Equação 8, reduz o excedente cooperativo por ventura existente e dificulta a realização de

acordos e o cumprimento espontâneo das obrigações assumidas. É que, ao não compreender efetivamente o resultado de uma demanda judicial, o interessado possivelmente buscará a interpretação possível que lhe seja mais favorável, por ventura estabelecendo uma probabilidade subjetiva de sucesso da ação judicial superior ao efetivamente observado, contexto em que, ainda que o demandado faça uma aferição mais próxima da realidade, a realização de uma composição resultará mais difícil.

Não é só. Indivíduos que sequer planejavam levar uma questão ao Judiciário podem fazê-lo na expectativa de um resultado mais benéfico que o resultante da barganha privada, atuando, pois, como incentivadora de litígios. Nesse contexto, o Poder Judiciário, ao proferir decisões que não sejam claras, acaba por distorcer as análises realizadas pelas partes privadas e estimular o litígio.

Com efeito, se a partir de uma decisão, os jurisdicionados forem capazes de extrair múltiplas interpretações, a parte irá filiar-se àquela que lhe é mais benéfica e, possivelmente, adotará aquele entendimento no trato das suas obrigações civis. Por outro lado, a outra parte, potencialmente prejudicada por aquele entendimento, terá incentivos para buscar a solução do litígio no Judiciário, atuando, pois, a falta de clareza das decisões como incentivadora do litígio.
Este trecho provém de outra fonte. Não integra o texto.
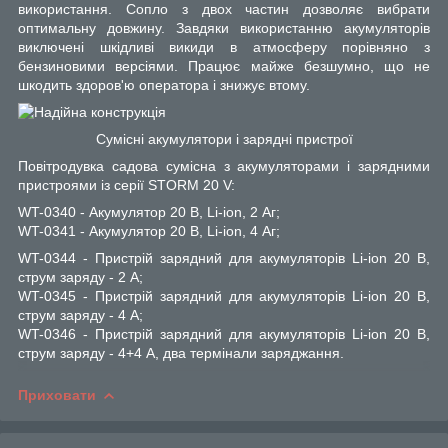
використання. Сопло з двох частин дозволяє вибрати
оптимальну довжину. Завдяки використанню акумуляторів
виключені шкідливі викиди в атмосферу порівняно з
бензиновими версіями. Працює майже безшумно, що не
шкодить здоров'ю оператора і знижує втому.
Сумісні акумулятори і зарядні пристрої
Повітродувка садова сумісна з акумуляторами і зарядними
пристроями із серії STORM 20 V:
WT-0340 - Акумулятор 20 В, Li-ion, 2 Аг;
WT-0341 - Акумулятор 20 В, Li-ion, 4 Аг;
WT-0344 - Пристрій зарядний для акумуляторів Li-ion 20 В,
струм заряду - 2 А;
WT-0345 - Пристрій зарядний для акумуляторів Li-ion 20 В,
струм заряду - 4 А;
WT-0346 - Пристрій зарядний для акумуляторів Li-ion 20 В,
струм заряду - 4+4 А, два термінали заряджання.
Приховати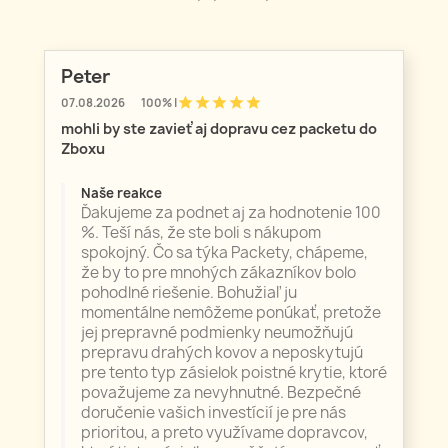
Peter
star
star
star
star
star
07.08.2026
100% |
mohli by ste zavieť aj dopravu cez packetu do
Zboxu
Naše reakce
Ďakujeme za podnet aj za hodnotenie 100
%. Teší nás, že ste boli s nákupom
spokojný. Čo sa týka Packety, chápeme,
že by to pre mnohých zákazníkov bolo
pohodlné riešenie. Bohužiaľ ju
momentálne nemôžeme ponúkať, pretože
jej prepravné podmienky neumožňujú
prepravu drahých kovov a neposkytujú
pre tento typ zásielok poistné krytie, ktoré
považujeme za nevyhnutné. Bezpečné
doručenie vašich investícií je pre nás
prioritou, a preto využívame dopravcov,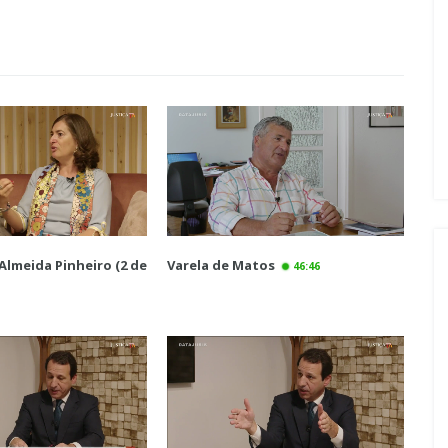
Almeida Pinheiro (2 de
Varela de Matos
46:46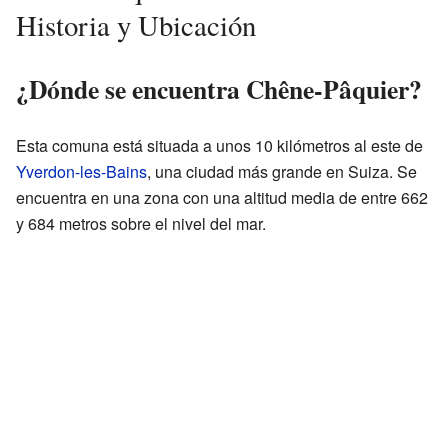
Historia y Ubicación
¿Dónde se encuentra Chêne-Pâquier?
Esta comuna está situada a unos 10 kilómetros al este de
Yverdon-les-Bains
, una ciudad más grande en Suiza. Se
encuentra en una zona con una altitud media de entre 662
y 684 metros sobre el nivel del mar.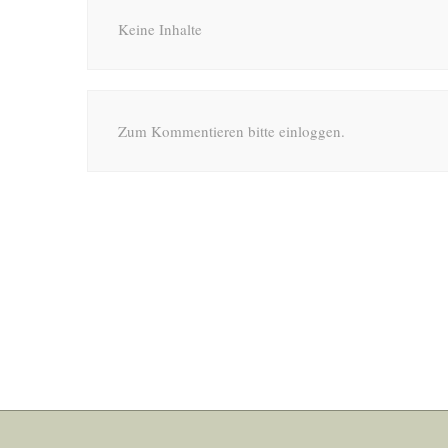
Keine Inhalte
Zum Kommentieren bitte einloggen.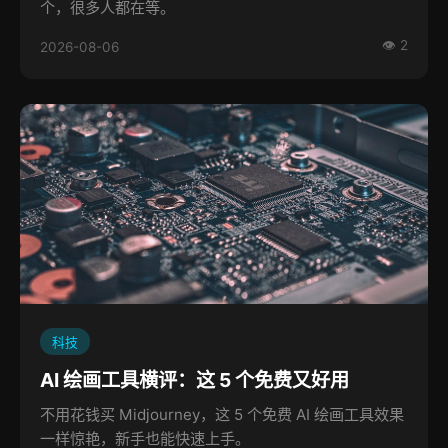
个，很多人都在等。
👁 2
2026-08-06
科技
AI 绘画工具横评：这 5 个免费又好用
不用花钱买 Midjourney，这 5 个免费 AI 绘画工具效果
一样惊艳，新手也能快速上手。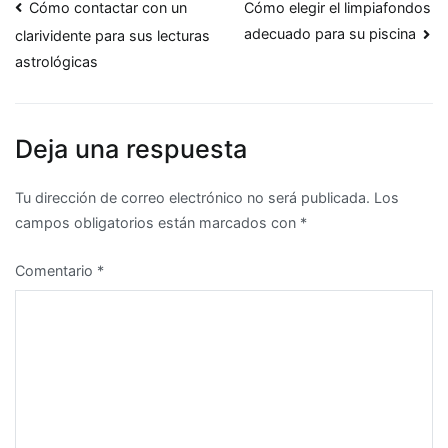
Navegación
Cómo contactar con un
Cómo elegir el limpiafondos
adecuado para su piscina
clarividente para sus lecturas
de
astrológicas
entradas
Deja una respuesta
Tu dirección de correo electrónico no será publicada.
Los
campos obligatorios están marcados con
*
Comentario
*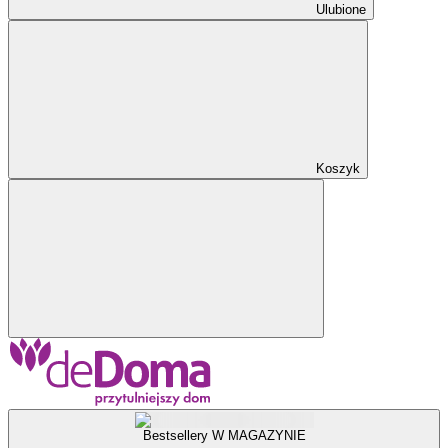
Ulubione
Koszyk
Bestsellery W MAGAZYNIE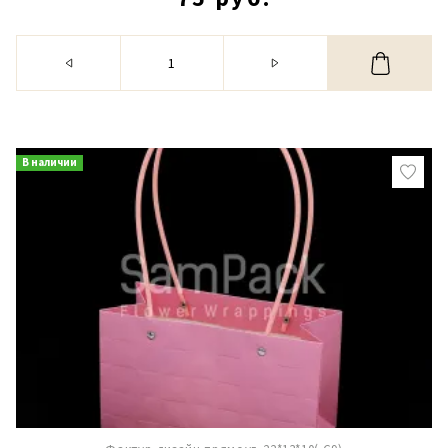
В наличии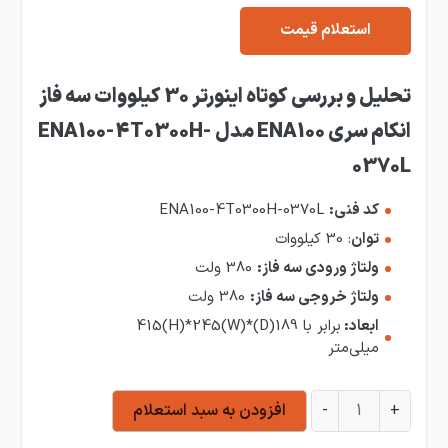
استعلام قیمت
تحلیل
و بررسی کوتاه اینورتر 30 کیلووات سه فاز
انکام سری ENA100 مدل ENA100-4T0300H-
0370L
کد فنی:
ENA100-4T0300H-0370L
توان
: 30 کیلووات
ولتاژ ورودی سه فاز:
380 ولت
ولتاژ خروجی سه فاز:
380 ولت
ابعاد:
برابر با 189(D)*415(H)*245(W)
میلی‌متر
اینورتر 30 کیلووات سه فاز انکام سری ENA100 مدل ENA100-4T0300H-0370L عدد
+
-
افزودن به سبد استعلام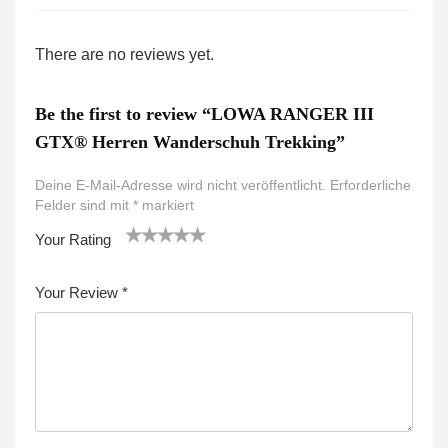
There are no reviews yet.
Be the first to review “LOWA RANGER III
GTX® Herren Wanderschuh Trekking”
Deine E-Mail-Adresse wird nicht veröffentlicht.
Erforderliche
Felder sind mit
*
markiert
Your Rating
1
2
3 von
4 von
5 von
v
von
5 Ster
5 Sterne
5 Sternen
Your Review
*
o
5 St
nen
n
n
erne
5
n
St
er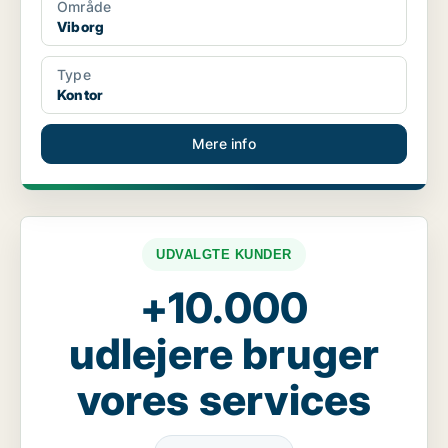
Område
Viborg
Type
Kontor
Mere info
UDVALGTE KUNDER
+10.000
udlejere bruger
vores services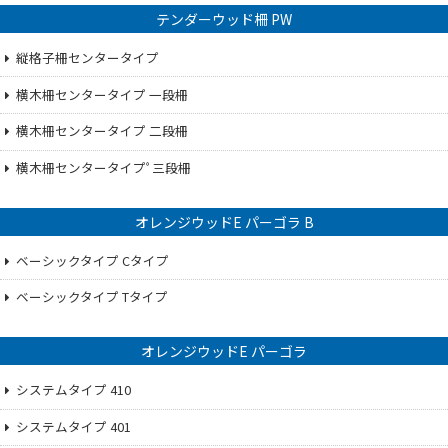
テンダーウッド柵 PW
縦格子柵センタータイプ
横木柵センタータイプ 一段柵
横木柵センタータイプ 二段柵
横木柵センタータイプﾟ三段柵
オレンジウッドE パーゴラ B
ベーシックタイプ Cタイプ
ベーシックタイプ Tタイプ
オレンジウッドE パーゴラ
システムタイプ 410
システムタイプ 401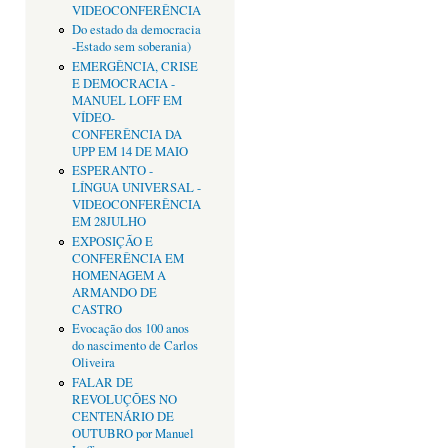
VIDEOCONFERÊNCIA
Do estado da democracia
-Estado sem soberania)
EMERGÊNCIA, CRISE
E DEMOCRACIA -
MANUEL LOFF EM
VÍDEO-
CONFERÊNCIA DA
UPP EM 14 DE MAIO
ESPERANTO -
LÍNGUA UNIVERSAL -
VIDEOCONFERÊNCIA
EM 28JULHO
EXPOSIÇÃO E
CONFERÊNCIA EM
HOMENAGEM A
ARMANDO DE
CASTRO
Evocação dos 100 anos
do nascimento de Carlos
Oliveira
FALAR DE
REVOLUÇÕES NO
CENTENÁRIO DE
OUTUBRO por Manuel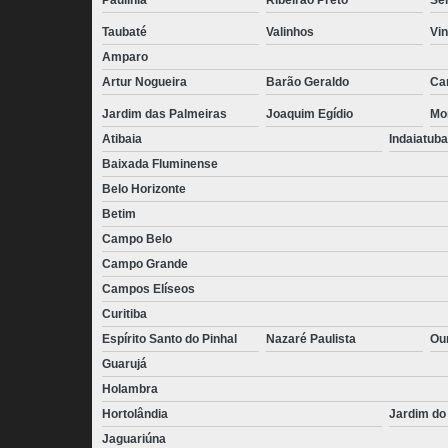
Taubaté
Valinhos
Vi
Amparo
Artur Nogueira
Barão Geraldo
Ca
Jardim das Palmeiras
Joaquim Egídio
Mo
Atibaia
Indaiatuba
Baixada Fluminense
Belo Horizonte
Betim
Campo Belo
Campo Grande
Campos Elíseos
Curitiba
Espírito Santo do Pinhal
Nazaré Paulista
Ou
Guarujá
Holambra
Hortolândia
Jardim do
Jaguariúna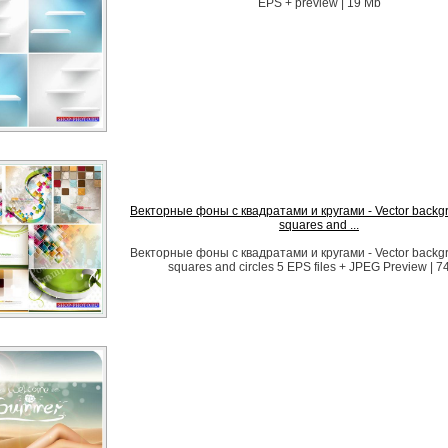
EPS + preview | 19 Mb
Векторные фоны с квадратами и кругами - Vector backgr
squares and ...
Векторные фоны с квадратами и кругами - Vector backgr
squares and circles 5 EPS files + JPEG Preview | 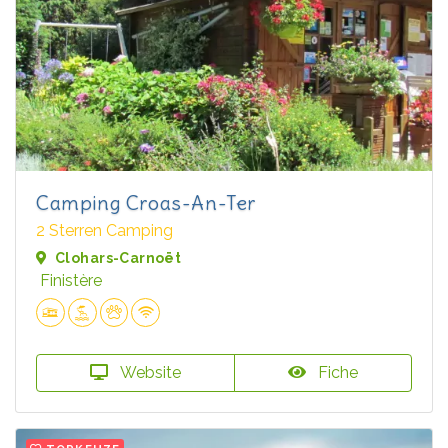
Camping Croas-An-Ter
2 Sterren Camping
Clohars-Carnoët
Finistère
Website
Fiche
Registre-se que essa situação decorre, não da legislação, mas da atuação dos próprios magistrados nos casos que lhes são submetidos. Não existe regramento na legislação, salvo a necessidade de a decisão ser proferida no vernáculo português, acerca do rebuscamento da decisão. Dessa forma, tem-se que decisões claras poderiam também definir com clareza os direitos e reduzir a margem de atuação da interpretação subjetiva sob a escolha realizada pelo Judiciário na alocação daquele determinado direito e, dessa forma, alinhar as probabilidades subjetivas atribuídas por autor e réu para o sucesso daquela demanda.

A clareza, portanto, na alocação de direitos pelo Poder Judiciário poderia incentivar o cumprimento espontâneo das obrigações assumidas e a realização de atos negociais que não venham a suscitar questionamentos a posteriori, quando da necessidade de cumprimento do que foi assumido pelas partes.